- [EXTRACTED ENTRIES]
=== Section Start ===

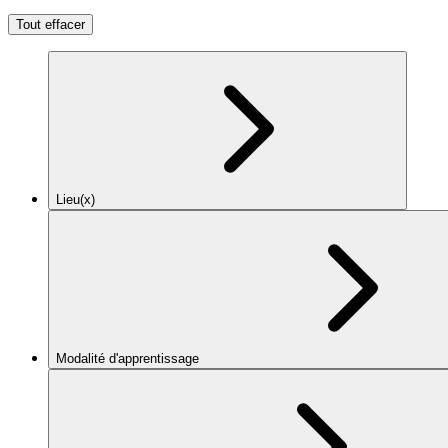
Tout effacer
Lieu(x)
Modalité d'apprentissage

=== Section End ===
=== Section Start ===

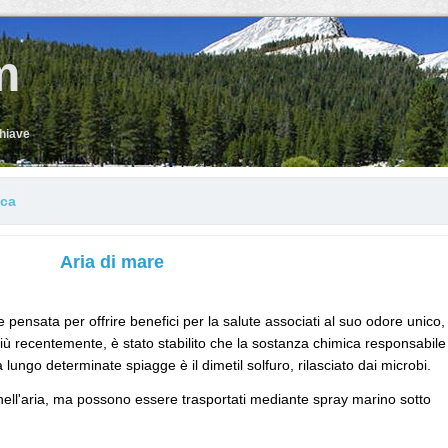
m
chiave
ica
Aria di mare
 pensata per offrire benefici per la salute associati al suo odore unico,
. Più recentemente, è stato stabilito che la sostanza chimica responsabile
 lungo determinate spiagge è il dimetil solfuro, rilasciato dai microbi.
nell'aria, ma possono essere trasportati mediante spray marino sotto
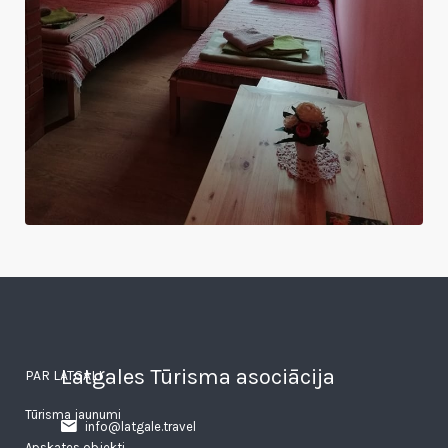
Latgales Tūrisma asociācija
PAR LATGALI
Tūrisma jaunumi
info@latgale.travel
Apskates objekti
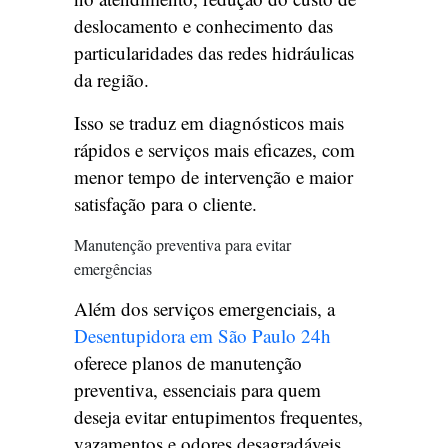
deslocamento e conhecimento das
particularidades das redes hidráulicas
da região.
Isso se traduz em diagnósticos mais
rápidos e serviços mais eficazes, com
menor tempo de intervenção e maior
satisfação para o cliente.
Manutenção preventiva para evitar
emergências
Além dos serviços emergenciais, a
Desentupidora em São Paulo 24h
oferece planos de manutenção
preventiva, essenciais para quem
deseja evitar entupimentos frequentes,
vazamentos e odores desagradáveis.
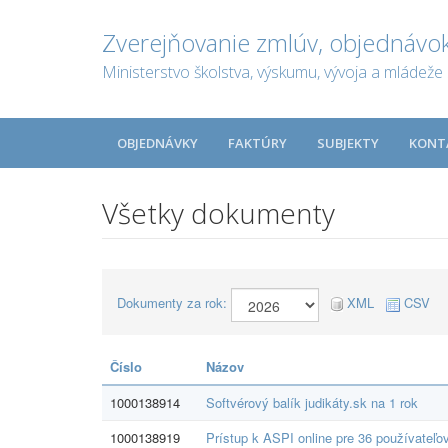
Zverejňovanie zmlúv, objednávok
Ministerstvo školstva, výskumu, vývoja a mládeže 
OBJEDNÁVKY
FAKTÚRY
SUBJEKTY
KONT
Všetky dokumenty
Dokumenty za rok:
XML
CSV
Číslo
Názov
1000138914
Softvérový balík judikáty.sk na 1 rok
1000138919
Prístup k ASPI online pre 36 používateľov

=== Section End ===
=== Section Start ===

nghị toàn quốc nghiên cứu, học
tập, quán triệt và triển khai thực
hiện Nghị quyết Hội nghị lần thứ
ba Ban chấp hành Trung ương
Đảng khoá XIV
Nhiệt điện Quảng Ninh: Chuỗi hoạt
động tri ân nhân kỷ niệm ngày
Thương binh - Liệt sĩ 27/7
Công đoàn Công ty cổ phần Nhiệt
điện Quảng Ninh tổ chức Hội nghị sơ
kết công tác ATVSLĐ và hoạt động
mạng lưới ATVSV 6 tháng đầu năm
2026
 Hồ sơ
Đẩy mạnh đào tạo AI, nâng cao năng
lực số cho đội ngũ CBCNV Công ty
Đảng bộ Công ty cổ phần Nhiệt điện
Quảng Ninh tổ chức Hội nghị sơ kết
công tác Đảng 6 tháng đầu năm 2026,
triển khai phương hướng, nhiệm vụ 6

=== Section End ===

- [ACTION ITEM]
Reproduce the items unchanged from the line with "Latgales Tūrisma asociācija" up to and including the line with "Prístup k ASPI online pre 36 používateľov", leaving out the pictures.

- [REPLY TO THE EXERCISE]
Latgales Tūrisma asociācija
PAR LATGALI
Tūrisma jaunumi
info@latgale.travel
Apskates objekti
deslocamento e conhecimento das
particularidades das redes hidráulicas
da região.
Isso se traduz em diagnósticos mais
rápidos e serviços mais eficazes, com
menor tempo de intervenção e maior
satisfação para o cliente.
Manutenção preventiva para evitar
emergências
Além dos serviços emergenciais, a
Desentupidora em São Paulo 24h
oferece planos de manutenção
preventiva, essenciais para quem
deseja evitar entupimentos frequentes,
vazamentos e odores desagradáveis.
Zverejňovanie zmlúv, objednávok
Ministerstvo školstva, výskumu, vývoja a mládeže 
OBJEDNÁVKY
FAKTÚRY
SUBJEKTY
KONT
Všetky dokumenty
Dokumenty za rok:
XML
CSV
Číslo
Názov
1000138914
Softvérový balík judikáty.sk na 1 rok
1000138919
Prístup k ASPI online pre 36 používateľov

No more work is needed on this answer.